# Notes for Predictive Modeling

*MSc in Big Data Analytics at Carlos III University of Madrid*

*Last updated: 2021-04-29, v5.8.6*

# Preface

### Welcome

Welcome to the notes for *Predictive Modeling* for the academic year 2020/2021. The course is part of the MSc in Big Data Analytics from Carlos III University of Madrid.

The course is designed to have, roughly, **one session per main topic** in the syllabus. The schedule is tight due to time constraints, which will inevitably make the treatment of certain methods somehow superficial. Nevertheless, the course will hopefully give you a respectable panoramic view of different available *statistical* methods for predictive modeling. A broad view of the syllabus and its planning is:

- Introduction (first session)
- Linear models I (first/second session)
- Linear models II (second/third session)
- Linear models III (third/fourth session)
- Generalized linear models (fifth/sixth session)
- Nonparametric regression (sixth/seventh session)

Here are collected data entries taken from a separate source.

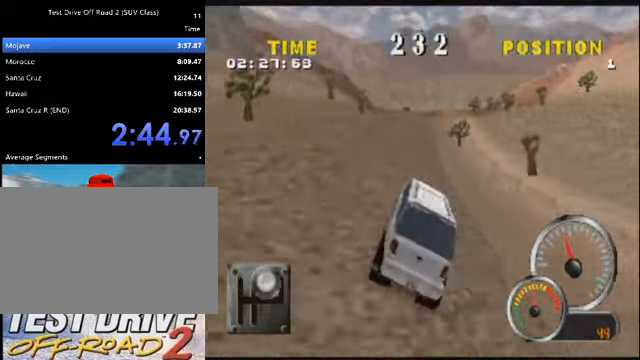
Gameplay with keyboard; each line is a JSON object with the keys held at the frame after it. "events" lists presses ("down") and releases ("up") of "a", "d", "e", "i", "j", "k", "l", "o", "q", "s", "space", "u", "v" and "w" between this image and that frame as [ms after this image, input, new state], when the widget could be followed in between. No other keys are recorded. Mouse input is not recorded.
{"keys": ["a", "k"], "events": [[200, "a", "down"], [333, "a", "up"], [433, "a", "down"]]}
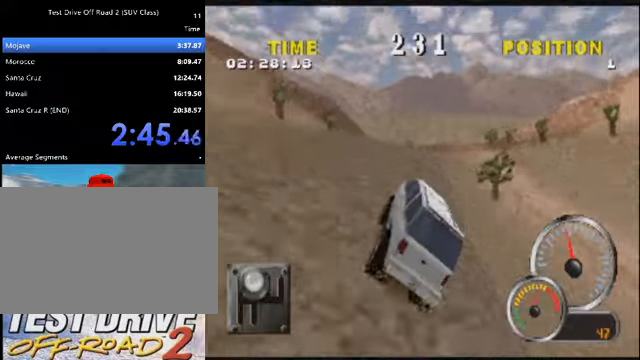
{"keys": ["d", "k"], "events": [[33, "a", "up"], [267, "a", "down"], [334, "a", "up"], [500, "d", "down"]]}
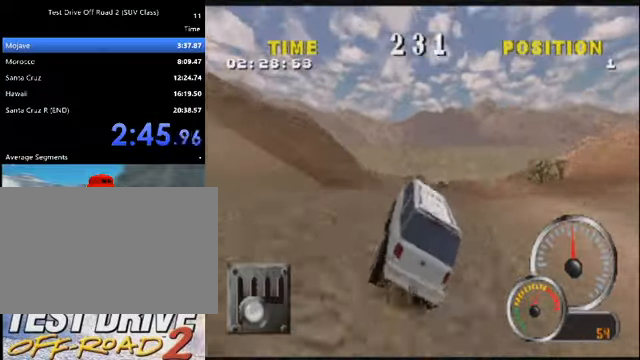
{"keys": ["d", "k"], "events": [[167, "d", "up"], [234, "d", "down"], [401, "d", "up"], [467, "d", "down"]]}
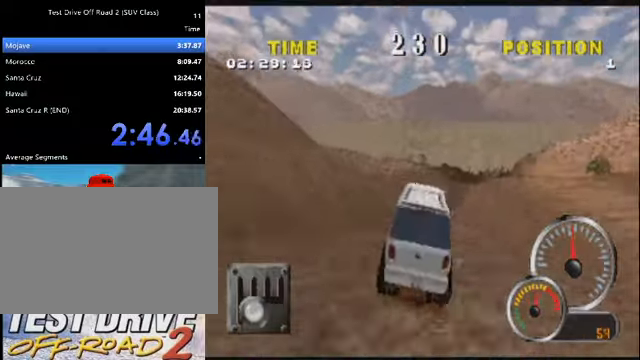
{"keys": ["d", "k"], "events": [[200, "d", "up"], [233, "d", "down"], [434, "d", "up"], [467, "d", "down"]]}
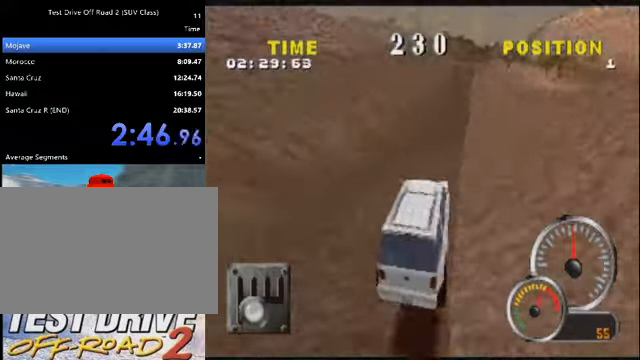
{"keys": ["d", "k"], "events": [[167, "d", "up"], [267, "d", "down"], [401, "d", "up"], [434, "d", "down"]]}
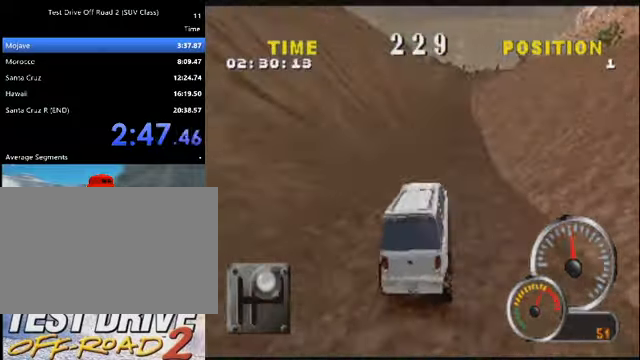
{"keys": ["k"], "events": [[67, "d", "up"], [167, "d", "down"], [300, "d", "up"], [367, "d", "down"], [500, "d", "up"]]}
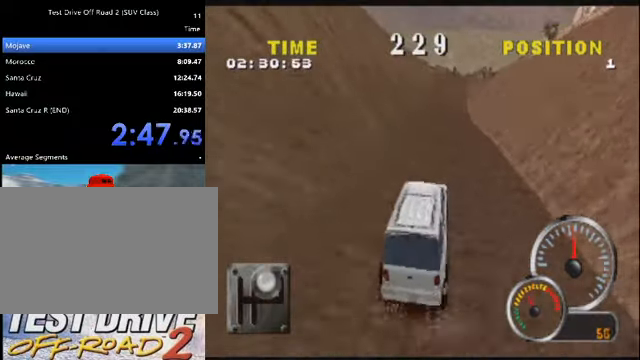
{"keys": ["k"], "events": [[100, "d", "down"], [234, "d", "up"]]}
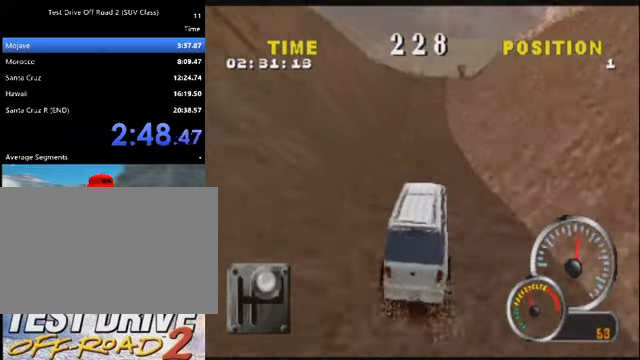
{"keys": ["d", "k"], "events": [[67, "d", "down"], [167, "d", "up"], [434, "d", "down"]]}
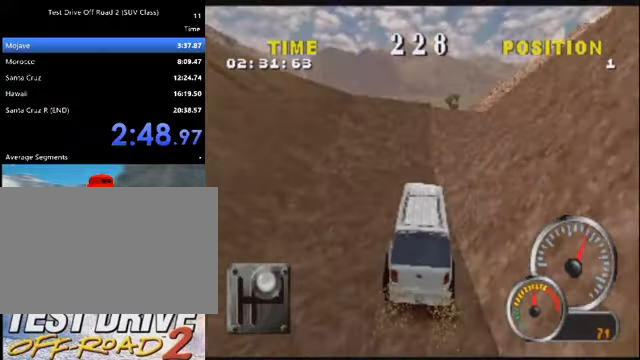
{"keys": ["k"], "events": [[34, "d", "up"], [134, "d", "down"], [267, "d", "up"]]}
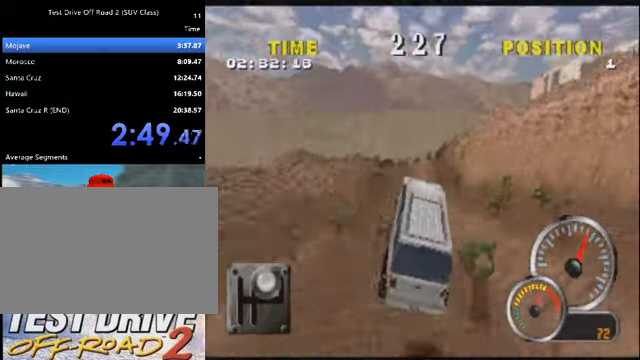
{"keys": ["k"], "events": [[33, "d", "down"], [200, "d", "up"]]}
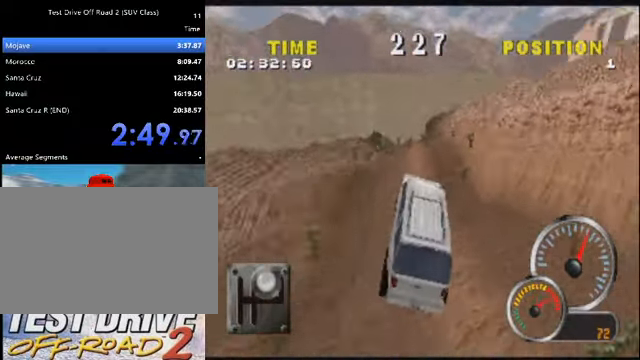
{"keys": ["d", "k"], "events": [[100, "a", "down"], [201, "a", "up"], [501, "d", "down"]]}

Some logistics for the development of the course follow:

**Office hours**are Tuesdays from 17:00 to 18:00, online. Making use of them is the fastest way for me to clarify your doubts.**Questions and comments**during lectures are most welcome. Particularly if these are clarifications, comments, or alternative perspectives that may help the rest of the class. So just go ahead and fire!- Detailed
**course evaluation**guidelines can be found in the Aula Global. Recall that participation in lessons is positively evaluated.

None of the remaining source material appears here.